Flugschulen sind zurückhaltend
Tatsächlich scheint das Interesse bei den Flugschulen weit geringer, als vom BAUL unterstellt. „Ich bin ein strenger Gegner des Wolkenfluges“, sagt Michael Zistler, Leiter der Fränkischen Fliegerschule Feuerstein. Ich predige meinen Flugschülern seit Jahrzehnten, dass man sich in große Gefahr begibt, wenn man VFR in IMC einfliegt. Und Wolken sind nun mal IMC!“ Das Lageempfinden des Menschen sei maßgeblich ans Sehen gekoppelt, und mit neuen Regelungen Piloten dazu anzuhalten, sich selbst dieser Grundlage zu berauben, könne kaum als Beitrag zur Steigerung der Sicherheit im Segelflug angesehen werden. „Ich würde so was auch nicht an unserer Schule ausbilden.“
Ähnlich argumentiert Jörg Praefke, Ausbildungsleiter an der DASSU in Unterwössen: „Man muss das nicht nur einmal gezeigt bekommen haben, sondern regelmäßig üben, sonst ist der Wolkenflug eine höchst gefährliche Sache.“ Und auch die Fliegerschule Wasserkuppe winkt ab. „Es gibt weit Wichtigeres als den Wolkenflug, dessen Gefahrenpotenzial man nicht unterschätzen darf“, so Schulleiter Harald Jörges. „Daran hängt der Fortbestand der Segelflugschulen sicher nicht.“
Stephan Olessak von der Segelflugschule Oerlinghausen ist etwas zurückhaltender. „Ich sehe den Wolkenflug nicht als flugpraktisches Problem. Ein Segelflugzeug ist eigenstabil, und was die Instrumentierung angeht, kommt man mit erstaunlich wenig Equipment aus, wie die Erfahrung zeigt.“ Für problematisch hält Olessak indes den Faktor Flugsicherheit. „Es bleibt eben dabei, dass man quasi blind fliegt. Ein Transponder und ein FLARM sind das Minimum, das man braucht, aber es wird für die Flugsicherung dennoch extrem schwierig, Wolkenflüge sicher abzuwickeln.“ Die fliegerische Notwendigkeit sieht Olessak nicht. „Klar steigt es in einer Wolke noch ein bisschen weiter, aber das als Argument anzuführen, dass wir Wolkenflug brauchen, so weit würde ich nicht gehen.
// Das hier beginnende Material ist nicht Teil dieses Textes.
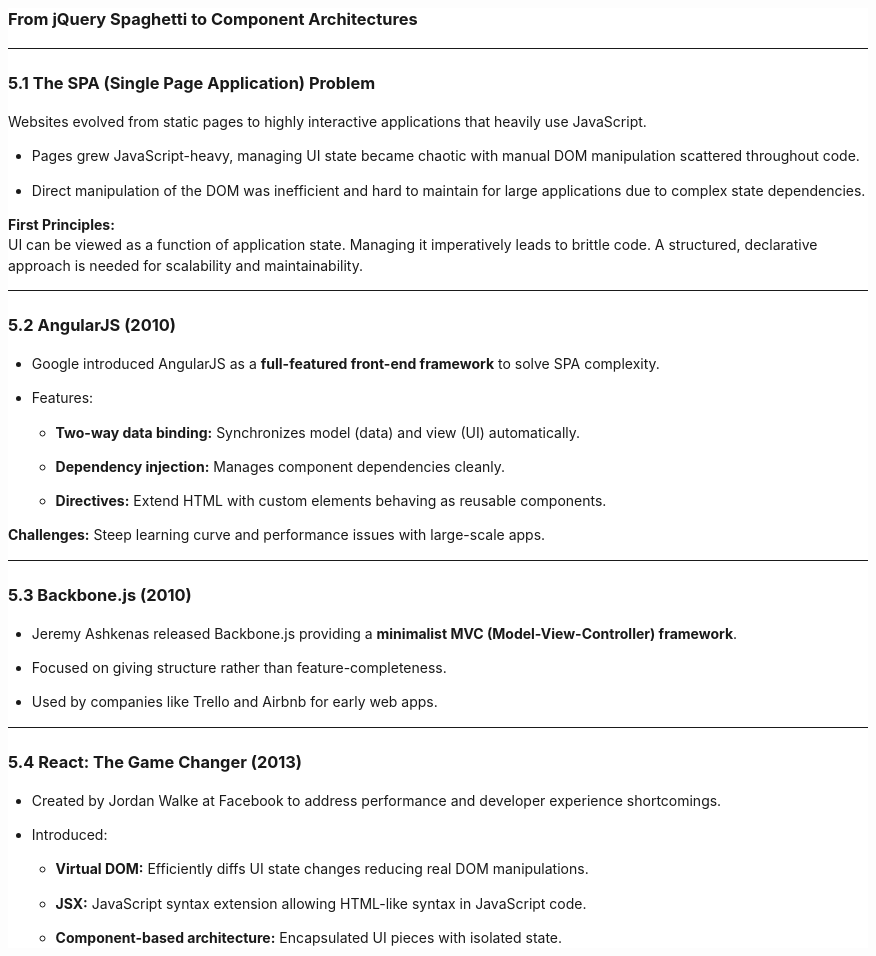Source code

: ### From jQuery Spaghetti to Component Architectures

---

### 5.1 The SPA (Single Page Application) Problem

Websites evolved from static pages to highly interactive applications that heavily use JavaScript.

- Pages grew JavaScript-heavy, managing UI state became chaotic with manual DOM manipulation scattered throughout code.

- Direct manipulation of the DOM was inefficient and hard to maintain for large applications due to complex state dependencies.

**First Principles:**  
UI can be viewed as a function of application state. Managing it imperatively leads to brittle code. A structured, declarative approach is needed for scalability and maintainability.

---

### 5.2 AngularJS (2010)

- Google introduced AngularJS as a **full-featured front-end framework** to solve SPA complexity.

- Features:

  - **Two-way data binding:** Synchronizes model (data) and view (UI) automatically.

  - **Dependency injection:** Manages component dependencies cleanly.

  - **Directives:** Extend HTML with custom elements behaving as reusable components.

**Challenges:** Steep learning curve and performance issues with large-scale apps.

---

### 5.3 Backbone.js (2010)

- Jeremy Ashkenas released Backbone.js providing a **minimalist MVC (Model-View-Controller) framework**.

- Focused on giving structure rather than feature-completeness.

- Used by companies like Trello and Airbnb for early web apps.

---

### 5.4 React: The Game Changer (2013)

- Created by Jordan Walke at Facebook to address performance and developer experience shortcomings.

- Introduced:

  - **Virtual DOM:** Efficiently diffs UI state changes reducing real DOM manipulations.

  - **JSX:** JavaScript syntax extension allowing HTML-like syntax in JavaScript code.

  - **Component-based architecture:** Encapsulated UI pieces with isolated state.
Es ist aber ein eindrückliches fliegerisches Erlebnis, ähnlich wie der VFR-Nachtflug.“
Selbst Walter Eisele, Vorsitzender der Bundeskommission Segelflug, sieht Wolkenflug kritisch. „Auch wenn ich selbst vor mehr als 40 Jahren die Berechtigung gemacht habe, halte ich den Mischmasch aus Wolken- und VFR-Flug für absolut gefährlich.“ Die Krux sei, dass man es in Segelfliegerkreisen weitgehend toleriere, dass im Streckenflug auch im Luftraum E bis an die Basis gestiegen werde. „Wenn dann darüber Wolkenflug stattfindet, ergibt das eine erhebliche Kollisionsgefahr.“
Klar ist inzwischen, dass vorerst die SAA-Lösung kommen wird. „Diese sollen in der Nähe von Flugschulen und möglicherweise in Wellenfluggebieten eingerichtet werden, um durch Wolkendecken fliegen zu können“, sagt Volker Engelmann, verweist aber darauf, dass man sich damit nicht zufrieden geben werde.
Am Ende bleibt die Frage, ob Wolkenflug wirklich notwendig ist. Aus der Historie argumentiert, als Gleitzahlen von etwa 30 High End waren und es viel weniger Flugverkehr gab, mag das so sein. Heute jedoch bieten moderne Flugzeuge Gleitzahlen von 40 bis über 60, also genug Leistung, um meteorologischen Barrieren wie Wolken auszuweichen, zumal die Wettbewerbsregeln Wolkenflug ohnehin verbieten.